Dataset entries:
◆ ◆ ◆ ◆ ◆
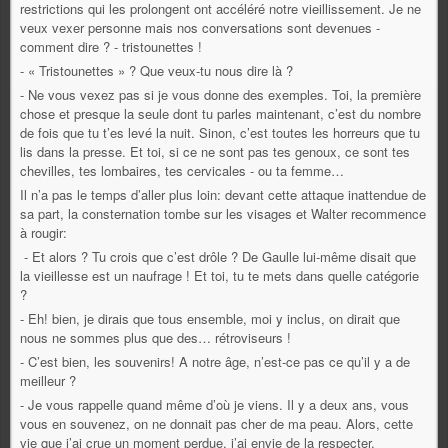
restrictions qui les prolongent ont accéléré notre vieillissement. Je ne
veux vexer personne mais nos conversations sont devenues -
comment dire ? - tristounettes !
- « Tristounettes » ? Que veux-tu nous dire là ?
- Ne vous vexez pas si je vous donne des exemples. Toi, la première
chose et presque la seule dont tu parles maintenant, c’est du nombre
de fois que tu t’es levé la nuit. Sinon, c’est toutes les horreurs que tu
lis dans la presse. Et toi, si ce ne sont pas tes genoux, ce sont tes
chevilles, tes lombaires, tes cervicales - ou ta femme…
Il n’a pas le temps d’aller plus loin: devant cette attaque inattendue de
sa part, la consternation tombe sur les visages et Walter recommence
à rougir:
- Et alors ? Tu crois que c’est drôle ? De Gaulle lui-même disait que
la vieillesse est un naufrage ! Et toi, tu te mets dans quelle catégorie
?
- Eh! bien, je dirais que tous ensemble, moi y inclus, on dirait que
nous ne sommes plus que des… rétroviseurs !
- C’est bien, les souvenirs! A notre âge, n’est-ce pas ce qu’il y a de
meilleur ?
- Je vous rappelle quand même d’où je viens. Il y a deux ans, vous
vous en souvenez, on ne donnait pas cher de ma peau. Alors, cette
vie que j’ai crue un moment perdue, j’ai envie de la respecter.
◆ ◆ ◆ ◆ ◆
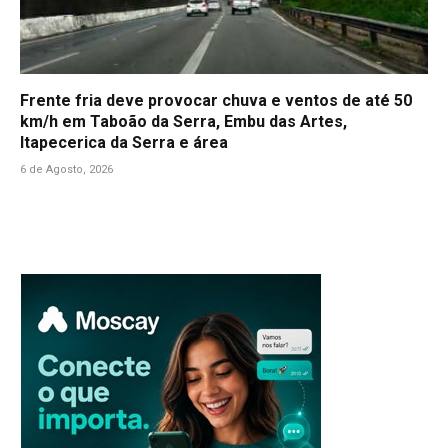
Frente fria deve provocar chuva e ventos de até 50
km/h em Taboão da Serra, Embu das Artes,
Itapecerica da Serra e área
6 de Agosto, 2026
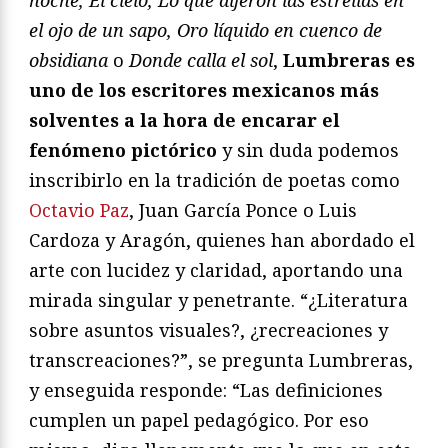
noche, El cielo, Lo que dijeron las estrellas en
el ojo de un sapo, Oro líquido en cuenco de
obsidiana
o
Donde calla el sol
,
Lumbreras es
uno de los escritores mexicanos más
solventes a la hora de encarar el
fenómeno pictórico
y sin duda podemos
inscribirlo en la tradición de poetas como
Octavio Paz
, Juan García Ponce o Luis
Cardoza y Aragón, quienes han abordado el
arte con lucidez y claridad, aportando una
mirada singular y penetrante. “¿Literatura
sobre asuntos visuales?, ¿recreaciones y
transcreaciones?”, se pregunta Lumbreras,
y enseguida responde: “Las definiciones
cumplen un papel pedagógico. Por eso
◆ ◆ ◆ ◆ ◆
Instructions to follow —
Reproduce only the part that opens with the line containing "restrictions qui les" and closes with the line containing "- Ne vous vexez", swapping "conversations" for "discussions" and changing nothing else.

Exercise result —
restrictions qui les prolongent ont accéléré notre vieillissement. Je ne
veux vexer personne mais nos discussions sont devenues -
comment dire ? - tristounettes !
- « Tristounettes » ? Que veux-tu nous dire là ?
- Ne vous vexez pas si je vous donne des exemples. Toi, la première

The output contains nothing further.